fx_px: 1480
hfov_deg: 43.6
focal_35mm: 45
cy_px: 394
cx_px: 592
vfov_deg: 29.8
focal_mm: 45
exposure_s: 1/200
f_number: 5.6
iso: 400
===
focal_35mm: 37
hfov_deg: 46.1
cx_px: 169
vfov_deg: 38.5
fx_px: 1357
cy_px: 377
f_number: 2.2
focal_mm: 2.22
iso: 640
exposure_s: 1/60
===
EXERCISE PROMPT: Above are the entries. Output exactly the lines beginning with the line that has "focal_35mm: 37" and ending with the line that has "exposure_s: 1/60".

YOUR RESPONSE:
focal_35mm: 37
hfov_deg: 46.1
cx_px: 169
vfov_deg: 38.5
fx_px: 1357
cy_px: 377
f_number: 2.2
focal_mm: 2.22
iso: 640
exposure_s: 1/60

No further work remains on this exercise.